**** Input material

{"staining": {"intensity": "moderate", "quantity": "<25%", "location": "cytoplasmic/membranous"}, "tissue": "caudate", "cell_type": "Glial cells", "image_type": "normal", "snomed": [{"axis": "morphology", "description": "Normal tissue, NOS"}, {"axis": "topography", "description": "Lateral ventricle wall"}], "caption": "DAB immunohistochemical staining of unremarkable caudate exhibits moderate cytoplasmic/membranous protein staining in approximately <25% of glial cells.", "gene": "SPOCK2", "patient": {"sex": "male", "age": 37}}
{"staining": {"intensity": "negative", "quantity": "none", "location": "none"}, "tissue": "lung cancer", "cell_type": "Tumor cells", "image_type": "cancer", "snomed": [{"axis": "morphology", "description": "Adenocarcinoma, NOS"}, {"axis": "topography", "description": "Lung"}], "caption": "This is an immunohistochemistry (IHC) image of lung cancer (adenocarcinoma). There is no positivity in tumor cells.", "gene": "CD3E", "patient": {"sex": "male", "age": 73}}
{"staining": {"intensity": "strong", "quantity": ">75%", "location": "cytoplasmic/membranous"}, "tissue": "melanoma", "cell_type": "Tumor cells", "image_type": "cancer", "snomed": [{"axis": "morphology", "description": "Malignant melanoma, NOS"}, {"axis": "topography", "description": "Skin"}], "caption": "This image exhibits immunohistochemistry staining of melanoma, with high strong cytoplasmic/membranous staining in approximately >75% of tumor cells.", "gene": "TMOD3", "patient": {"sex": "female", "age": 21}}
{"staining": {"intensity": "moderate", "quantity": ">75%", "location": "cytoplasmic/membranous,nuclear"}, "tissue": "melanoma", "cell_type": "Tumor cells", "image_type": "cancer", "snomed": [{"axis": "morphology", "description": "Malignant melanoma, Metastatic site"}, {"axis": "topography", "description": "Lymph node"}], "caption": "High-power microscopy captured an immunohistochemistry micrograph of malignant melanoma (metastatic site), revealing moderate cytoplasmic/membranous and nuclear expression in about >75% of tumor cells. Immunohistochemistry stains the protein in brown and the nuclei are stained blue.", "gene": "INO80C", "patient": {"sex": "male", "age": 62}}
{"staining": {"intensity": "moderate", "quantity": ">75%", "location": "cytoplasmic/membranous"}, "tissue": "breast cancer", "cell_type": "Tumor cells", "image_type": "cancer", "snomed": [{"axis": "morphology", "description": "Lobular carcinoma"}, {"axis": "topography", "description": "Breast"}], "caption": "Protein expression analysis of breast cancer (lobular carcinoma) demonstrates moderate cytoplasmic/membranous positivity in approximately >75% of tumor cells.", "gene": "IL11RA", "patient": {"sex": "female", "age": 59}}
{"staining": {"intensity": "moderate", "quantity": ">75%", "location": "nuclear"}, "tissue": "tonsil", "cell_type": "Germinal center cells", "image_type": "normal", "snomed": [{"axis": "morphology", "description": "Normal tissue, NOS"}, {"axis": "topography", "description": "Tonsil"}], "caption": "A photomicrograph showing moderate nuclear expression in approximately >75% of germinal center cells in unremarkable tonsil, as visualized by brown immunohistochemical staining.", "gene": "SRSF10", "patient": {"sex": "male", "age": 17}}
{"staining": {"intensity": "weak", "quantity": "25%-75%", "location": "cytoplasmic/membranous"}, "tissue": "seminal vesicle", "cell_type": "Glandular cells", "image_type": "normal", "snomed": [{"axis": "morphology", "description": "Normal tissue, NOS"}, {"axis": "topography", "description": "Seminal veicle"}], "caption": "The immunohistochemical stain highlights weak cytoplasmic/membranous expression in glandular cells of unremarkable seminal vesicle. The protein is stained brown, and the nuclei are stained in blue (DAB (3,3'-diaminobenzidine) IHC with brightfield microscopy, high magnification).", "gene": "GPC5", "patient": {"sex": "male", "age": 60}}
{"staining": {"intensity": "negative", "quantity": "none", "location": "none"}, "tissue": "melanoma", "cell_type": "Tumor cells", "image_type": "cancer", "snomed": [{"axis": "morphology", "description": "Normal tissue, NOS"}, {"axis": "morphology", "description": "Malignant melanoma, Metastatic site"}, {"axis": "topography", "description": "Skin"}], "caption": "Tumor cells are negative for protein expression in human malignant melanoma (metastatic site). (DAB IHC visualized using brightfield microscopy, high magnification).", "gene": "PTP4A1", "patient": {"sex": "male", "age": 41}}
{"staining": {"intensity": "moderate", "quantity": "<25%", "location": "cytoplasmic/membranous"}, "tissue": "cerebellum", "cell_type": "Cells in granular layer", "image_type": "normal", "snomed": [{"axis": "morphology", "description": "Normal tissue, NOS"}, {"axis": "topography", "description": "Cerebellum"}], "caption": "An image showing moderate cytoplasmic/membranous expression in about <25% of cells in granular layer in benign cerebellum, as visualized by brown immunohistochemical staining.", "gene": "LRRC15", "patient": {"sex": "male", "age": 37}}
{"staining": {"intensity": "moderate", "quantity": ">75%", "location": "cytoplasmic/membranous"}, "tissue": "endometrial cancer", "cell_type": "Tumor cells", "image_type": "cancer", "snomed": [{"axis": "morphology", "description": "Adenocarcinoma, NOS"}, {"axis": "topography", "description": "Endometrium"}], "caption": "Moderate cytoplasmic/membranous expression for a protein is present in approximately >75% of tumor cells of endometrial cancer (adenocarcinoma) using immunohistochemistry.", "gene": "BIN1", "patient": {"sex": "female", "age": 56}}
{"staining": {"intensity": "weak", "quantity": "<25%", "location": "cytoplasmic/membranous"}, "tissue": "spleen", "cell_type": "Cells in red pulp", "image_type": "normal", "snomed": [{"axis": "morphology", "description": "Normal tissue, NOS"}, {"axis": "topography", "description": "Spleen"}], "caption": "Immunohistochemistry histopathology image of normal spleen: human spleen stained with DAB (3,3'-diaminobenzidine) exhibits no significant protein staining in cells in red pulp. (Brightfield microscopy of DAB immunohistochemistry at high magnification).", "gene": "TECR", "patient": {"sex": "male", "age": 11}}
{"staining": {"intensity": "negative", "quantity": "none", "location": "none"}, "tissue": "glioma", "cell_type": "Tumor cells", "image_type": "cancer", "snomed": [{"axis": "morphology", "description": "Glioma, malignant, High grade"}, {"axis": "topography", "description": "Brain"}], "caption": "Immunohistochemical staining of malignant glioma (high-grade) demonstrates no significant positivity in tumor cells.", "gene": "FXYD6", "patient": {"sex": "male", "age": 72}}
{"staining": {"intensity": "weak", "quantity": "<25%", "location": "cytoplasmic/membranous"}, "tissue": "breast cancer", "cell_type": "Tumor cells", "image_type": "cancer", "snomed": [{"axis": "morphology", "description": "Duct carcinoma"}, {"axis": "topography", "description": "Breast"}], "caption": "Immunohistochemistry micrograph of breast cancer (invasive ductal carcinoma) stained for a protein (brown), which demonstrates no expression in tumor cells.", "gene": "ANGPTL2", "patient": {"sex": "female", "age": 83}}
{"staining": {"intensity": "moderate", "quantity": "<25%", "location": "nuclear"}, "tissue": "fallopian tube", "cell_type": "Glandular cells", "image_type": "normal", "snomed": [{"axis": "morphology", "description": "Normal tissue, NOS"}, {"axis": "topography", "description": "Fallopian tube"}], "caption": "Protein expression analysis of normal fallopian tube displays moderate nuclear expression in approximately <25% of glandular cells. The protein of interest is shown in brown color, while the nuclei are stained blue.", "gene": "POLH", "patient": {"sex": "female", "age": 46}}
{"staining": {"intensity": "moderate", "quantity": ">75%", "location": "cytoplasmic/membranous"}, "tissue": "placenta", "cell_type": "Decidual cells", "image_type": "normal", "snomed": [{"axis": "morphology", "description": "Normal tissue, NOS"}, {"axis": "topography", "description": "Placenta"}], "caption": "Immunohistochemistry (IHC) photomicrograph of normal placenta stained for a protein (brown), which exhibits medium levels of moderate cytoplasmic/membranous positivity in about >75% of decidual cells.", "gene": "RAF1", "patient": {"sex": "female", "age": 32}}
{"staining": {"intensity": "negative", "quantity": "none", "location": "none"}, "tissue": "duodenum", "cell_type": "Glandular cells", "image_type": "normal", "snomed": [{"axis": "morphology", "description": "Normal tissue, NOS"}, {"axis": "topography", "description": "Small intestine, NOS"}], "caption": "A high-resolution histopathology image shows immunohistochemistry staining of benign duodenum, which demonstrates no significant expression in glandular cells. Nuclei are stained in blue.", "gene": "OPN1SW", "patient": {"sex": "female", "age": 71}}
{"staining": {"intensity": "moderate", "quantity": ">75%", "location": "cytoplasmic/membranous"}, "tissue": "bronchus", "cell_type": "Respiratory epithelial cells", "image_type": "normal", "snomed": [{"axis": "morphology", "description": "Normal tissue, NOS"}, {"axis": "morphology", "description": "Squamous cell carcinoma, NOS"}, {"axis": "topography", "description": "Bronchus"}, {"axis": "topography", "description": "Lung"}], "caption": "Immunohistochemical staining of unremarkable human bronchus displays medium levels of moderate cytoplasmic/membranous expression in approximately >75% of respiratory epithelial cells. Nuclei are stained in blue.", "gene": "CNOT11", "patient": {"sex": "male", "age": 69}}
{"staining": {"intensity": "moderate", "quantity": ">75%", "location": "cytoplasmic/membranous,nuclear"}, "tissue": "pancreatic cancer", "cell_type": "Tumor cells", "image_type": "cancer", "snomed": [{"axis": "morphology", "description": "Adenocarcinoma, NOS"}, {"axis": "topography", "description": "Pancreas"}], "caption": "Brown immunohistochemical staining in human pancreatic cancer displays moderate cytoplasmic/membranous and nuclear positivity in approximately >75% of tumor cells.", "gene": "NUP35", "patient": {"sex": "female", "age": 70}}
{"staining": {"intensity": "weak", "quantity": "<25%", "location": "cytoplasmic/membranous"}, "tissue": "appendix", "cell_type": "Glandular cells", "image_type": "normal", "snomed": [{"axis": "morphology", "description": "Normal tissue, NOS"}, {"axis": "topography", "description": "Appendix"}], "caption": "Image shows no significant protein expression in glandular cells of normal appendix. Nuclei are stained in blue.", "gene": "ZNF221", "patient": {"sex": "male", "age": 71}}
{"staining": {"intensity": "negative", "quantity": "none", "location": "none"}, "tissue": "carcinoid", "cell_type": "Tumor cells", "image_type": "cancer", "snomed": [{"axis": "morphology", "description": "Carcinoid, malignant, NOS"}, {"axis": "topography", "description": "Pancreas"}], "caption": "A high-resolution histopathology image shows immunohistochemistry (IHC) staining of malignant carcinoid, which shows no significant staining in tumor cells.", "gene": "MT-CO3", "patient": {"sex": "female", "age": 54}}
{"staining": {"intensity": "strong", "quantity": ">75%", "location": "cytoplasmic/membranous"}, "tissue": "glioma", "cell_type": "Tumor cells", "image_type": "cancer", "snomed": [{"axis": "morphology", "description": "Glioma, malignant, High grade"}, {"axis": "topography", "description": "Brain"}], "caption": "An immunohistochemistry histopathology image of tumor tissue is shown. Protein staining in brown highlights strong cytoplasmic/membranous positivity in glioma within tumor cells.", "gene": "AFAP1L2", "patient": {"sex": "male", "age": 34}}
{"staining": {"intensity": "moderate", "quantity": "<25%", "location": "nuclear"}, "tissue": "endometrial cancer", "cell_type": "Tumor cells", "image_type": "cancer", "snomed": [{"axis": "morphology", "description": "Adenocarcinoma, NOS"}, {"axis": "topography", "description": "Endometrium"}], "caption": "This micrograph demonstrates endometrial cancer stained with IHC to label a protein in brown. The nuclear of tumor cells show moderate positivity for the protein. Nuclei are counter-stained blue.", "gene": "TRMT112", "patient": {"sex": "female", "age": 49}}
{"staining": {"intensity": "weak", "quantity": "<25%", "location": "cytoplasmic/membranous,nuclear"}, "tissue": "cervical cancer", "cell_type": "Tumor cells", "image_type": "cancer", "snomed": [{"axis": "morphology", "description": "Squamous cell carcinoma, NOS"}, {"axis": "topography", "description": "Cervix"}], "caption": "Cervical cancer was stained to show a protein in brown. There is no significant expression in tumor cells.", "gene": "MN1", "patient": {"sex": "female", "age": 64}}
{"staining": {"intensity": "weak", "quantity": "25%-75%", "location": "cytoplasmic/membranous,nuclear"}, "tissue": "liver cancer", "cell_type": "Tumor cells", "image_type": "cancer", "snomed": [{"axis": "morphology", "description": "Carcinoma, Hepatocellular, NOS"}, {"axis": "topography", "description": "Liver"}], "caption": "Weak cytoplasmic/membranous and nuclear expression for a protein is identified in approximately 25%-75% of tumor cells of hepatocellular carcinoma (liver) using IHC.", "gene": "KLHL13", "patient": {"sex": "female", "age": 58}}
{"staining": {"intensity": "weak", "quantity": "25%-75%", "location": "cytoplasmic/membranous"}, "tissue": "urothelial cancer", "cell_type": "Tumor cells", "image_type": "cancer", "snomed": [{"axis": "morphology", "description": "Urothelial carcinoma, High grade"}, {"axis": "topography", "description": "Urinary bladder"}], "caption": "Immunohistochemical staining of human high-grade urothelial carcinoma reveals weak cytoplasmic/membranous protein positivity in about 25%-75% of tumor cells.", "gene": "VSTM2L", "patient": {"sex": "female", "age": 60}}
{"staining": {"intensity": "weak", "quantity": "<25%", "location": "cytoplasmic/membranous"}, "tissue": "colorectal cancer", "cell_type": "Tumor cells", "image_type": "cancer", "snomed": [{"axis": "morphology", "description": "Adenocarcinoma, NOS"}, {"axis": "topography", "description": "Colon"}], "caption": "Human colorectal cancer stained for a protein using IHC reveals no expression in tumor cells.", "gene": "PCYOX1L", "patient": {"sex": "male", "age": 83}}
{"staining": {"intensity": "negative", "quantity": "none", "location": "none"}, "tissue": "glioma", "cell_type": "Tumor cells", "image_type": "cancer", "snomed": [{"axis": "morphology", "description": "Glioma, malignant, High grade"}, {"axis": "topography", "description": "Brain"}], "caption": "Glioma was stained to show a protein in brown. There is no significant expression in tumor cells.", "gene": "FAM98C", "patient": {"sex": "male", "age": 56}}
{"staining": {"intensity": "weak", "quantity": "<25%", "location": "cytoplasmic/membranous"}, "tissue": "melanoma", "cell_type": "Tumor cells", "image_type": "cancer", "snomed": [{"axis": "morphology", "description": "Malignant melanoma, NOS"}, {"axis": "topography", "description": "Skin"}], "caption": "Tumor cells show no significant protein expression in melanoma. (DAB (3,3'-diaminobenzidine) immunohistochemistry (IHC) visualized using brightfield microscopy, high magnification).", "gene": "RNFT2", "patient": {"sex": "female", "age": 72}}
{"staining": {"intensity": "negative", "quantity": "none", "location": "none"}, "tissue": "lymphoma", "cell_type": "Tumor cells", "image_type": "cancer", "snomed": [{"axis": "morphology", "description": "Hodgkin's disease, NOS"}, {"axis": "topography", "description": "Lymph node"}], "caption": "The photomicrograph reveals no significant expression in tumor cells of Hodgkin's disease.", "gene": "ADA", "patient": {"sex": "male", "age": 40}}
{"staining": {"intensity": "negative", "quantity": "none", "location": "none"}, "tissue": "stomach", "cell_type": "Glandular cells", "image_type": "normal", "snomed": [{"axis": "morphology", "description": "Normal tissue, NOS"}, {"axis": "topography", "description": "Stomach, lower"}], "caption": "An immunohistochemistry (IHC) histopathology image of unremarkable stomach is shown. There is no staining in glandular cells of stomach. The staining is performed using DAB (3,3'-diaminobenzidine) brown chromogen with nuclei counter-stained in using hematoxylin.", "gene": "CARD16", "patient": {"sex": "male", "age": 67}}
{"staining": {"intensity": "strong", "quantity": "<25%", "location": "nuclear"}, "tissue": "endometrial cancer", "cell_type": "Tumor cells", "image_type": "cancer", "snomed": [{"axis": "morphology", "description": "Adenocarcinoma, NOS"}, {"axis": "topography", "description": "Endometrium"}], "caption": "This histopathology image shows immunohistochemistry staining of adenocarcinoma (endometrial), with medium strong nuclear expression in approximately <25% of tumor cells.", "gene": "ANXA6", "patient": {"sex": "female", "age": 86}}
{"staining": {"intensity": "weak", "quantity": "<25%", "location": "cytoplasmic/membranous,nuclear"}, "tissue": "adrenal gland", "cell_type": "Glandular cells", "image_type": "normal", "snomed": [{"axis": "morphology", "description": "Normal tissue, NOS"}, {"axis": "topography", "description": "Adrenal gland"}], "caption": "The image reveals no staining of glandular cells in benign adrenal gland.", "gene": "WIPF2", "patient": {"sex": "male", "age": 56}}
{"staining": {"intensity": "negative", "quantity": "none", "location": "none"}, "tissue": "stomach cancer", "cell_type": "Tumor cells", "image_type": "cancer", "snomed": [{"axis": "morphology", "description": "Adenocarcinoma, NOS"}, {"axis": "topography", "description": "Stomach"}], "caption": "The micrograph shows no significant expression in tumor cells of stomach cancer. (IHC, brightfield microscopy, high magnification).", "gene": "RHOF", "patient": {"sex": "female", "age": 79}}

********

• What the exercise asks:
From the data above, return every line from the line that has "image of normal" up to and including the line that has "micrograph of breast", exactly.

• Exercise output:
{"staining": {"intensity": "weak", "quantity": "<25%", "location": "cytoplasmic/membranous"}, "tissue": "spleen", "cell_type": "Cells in red pulp", "image_type": "normal", "snomed": [{"axis": "morphology", "description": "Normal tissue, NOS"}, {"axis": "topography", "description": "Spleen"}], "caption": "Immunohistochemistry histopathology image of normal spleen: human spleen stained with DAB (3,3'-diaminobenzidine) exhibits no significant protein staining in cells in red pulp. (Brightfield microscopy of DAB immunohistochemistry at high magnification).", "gene": "TECR", "patient": {"sex": "male", "age": 11}}
{"staining": {"intensity": "negative", "quantity": "none", "location": "none"}, "tissue": "glioma", "cell_type": "Tumor cells", "image_type": "cancer", "snomed": [{"axis": "morphology", "description": "Glioma, malignant, High grade"}, {"axis": "topography", "description": "Brain"}], "caption": "Immunohistochemical staining of malignant glioma (high-grade) demonstrates no significant positivity in tumor cells.", "gene": "FXYD6", "patient": {"sex": "male", "age": 72}}
{"staining": {"intensity": "weak", "quantity": "<25%", "location": "cytoplasmic/membranous"}, "tissue": "breast cancer", "cell_type": "Tumor cells", "image_type": "cancer", "snomed": [{"axis": "morphology", "description": "Duct carcinoma"}, {"axis": "topography", "description": "Breast"}], "caption": "Immunohistochemistry micrograph of breast cancer (invasive ductal carcinoma) stained for a protein (brown), which demonstrates no expression in tumor cells.", "gene": "ANGPTL2", "patient": {"sex": "female", "age": 83}}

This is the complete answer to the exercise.